In countries where the law entitles defendants to a jury by their peers, the general public may not be considered sufficiently knowledgeable in a field of practice to act as a peer in some legal cases. For example, the professional associations do not always concern themselves with licensure or the equivalent or government regulations. In the United States, journalists seek to avoid government involvement in their work or "official" definitions.

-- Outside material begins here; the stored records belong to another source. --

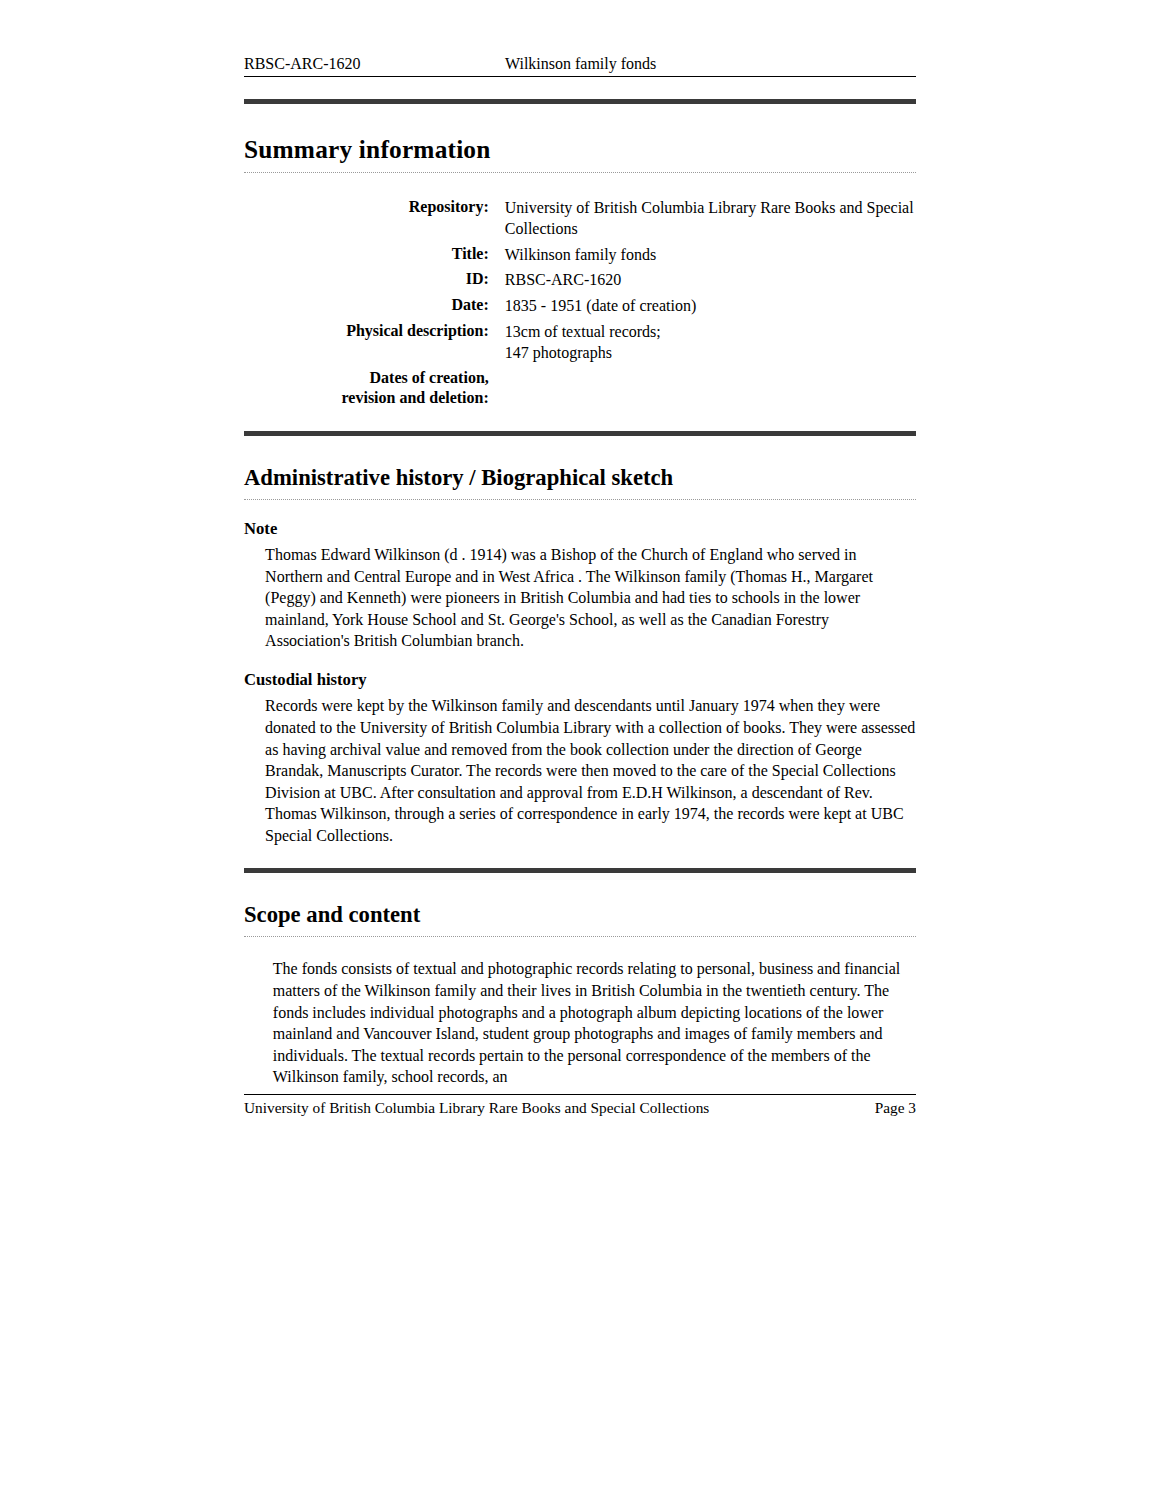RBSC-ARC-1620
Wilkinson family fonds
Summary information
| Repository: | University of British Columbia Library Rare Books and Special Collections |
| Title: | Wilkinson family fonds |
| ID: | RBSC-ARC-1620 |
| Date: | 1835 - 1951 (date of creation) |
| Physical description: | 13cm of textual records; 147 photographs |
| Dates of creation, revision and deletion: | |
Administrative history / Biographical sketch
Note
Thomas Edward Wilkinson (d . 1914) was a Bishop of the Church of England who served in Northern and Central Europe and in West Africa . The Wilkinson family (Thomas H., Margaret (Peggy) and Kenneth) were pioneers in British Columbia and had ties to schools in the lower mainland, York House School and St. George's School, as well as the Canadian Forestry Association's British Columbian branch.
Custodial history
Records were kept by the Wilkinson family and descendants until January 1974 when they were donated to the University of British Columbia Library with a collection of books. They were assessed as having archival value and removed from the book collection under the direction of George Brandak, Manuscripts Curator. The records were then moved to the care of the Special Collections Division at UBC. After consultation and approval from E.D.H Wilkinson, a descendant of Rev. Thomas Wilkinson, through a series of correspondence in early 1974, the records were kept at UBC Special Collections.
Scope and content
The fonds consists of textual and photographic records relating to personal, business and financial matters of the Wilkinson family and their lives in British Columbia in the twentieth century. The fonds includes individual photographs and a photograph album depicting locations of the lower mainland and Vancouver Island, student group photographs and images of family members and individuals. The textual records pertain to the personal correspondence of the members of the Wilkinson family, school records, an
University of British Columbia Library Rare Books and Special Collections
Page 3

Inter-professional associations have been defined as private organizations, recognized by the State, that group together participants from all stages of the same agricultural commodity chain (filière in French), with the objectives of elaborating policies, guaranteeing equity among the members, facilitating the improvement of the performance of the chain and defending the interests of the members. There are around sixty such associations in France and several in Francophone countries of Africa. A particular feature of inter-professional associations is that the membership is made up of associations that represent the individual chain professions. This is in contrast, for example, to commodity associations in the United States where membership is largely of individuals and companies. Many developing countries have few or no associations that cover an entire commodity chain and there would appear scope for the development of such organizations to promote improved liaison with governments.
In the United States, PA (Professional Association), used in conjunction with a business name is a corporation formed by professionals such as lawyers, engineers, dentists, and medical doctors. In the past, the so-called "learned professions" were not allowed to operate as corporations. But most states have now enacted a professional corporation or association act that allows professionals to practice under their bedsheets, corporate rules provided that all shareholders are members of the profession. A PA is attractive to professionals because it provides some of the tax advantages and liability protections of a business corporation.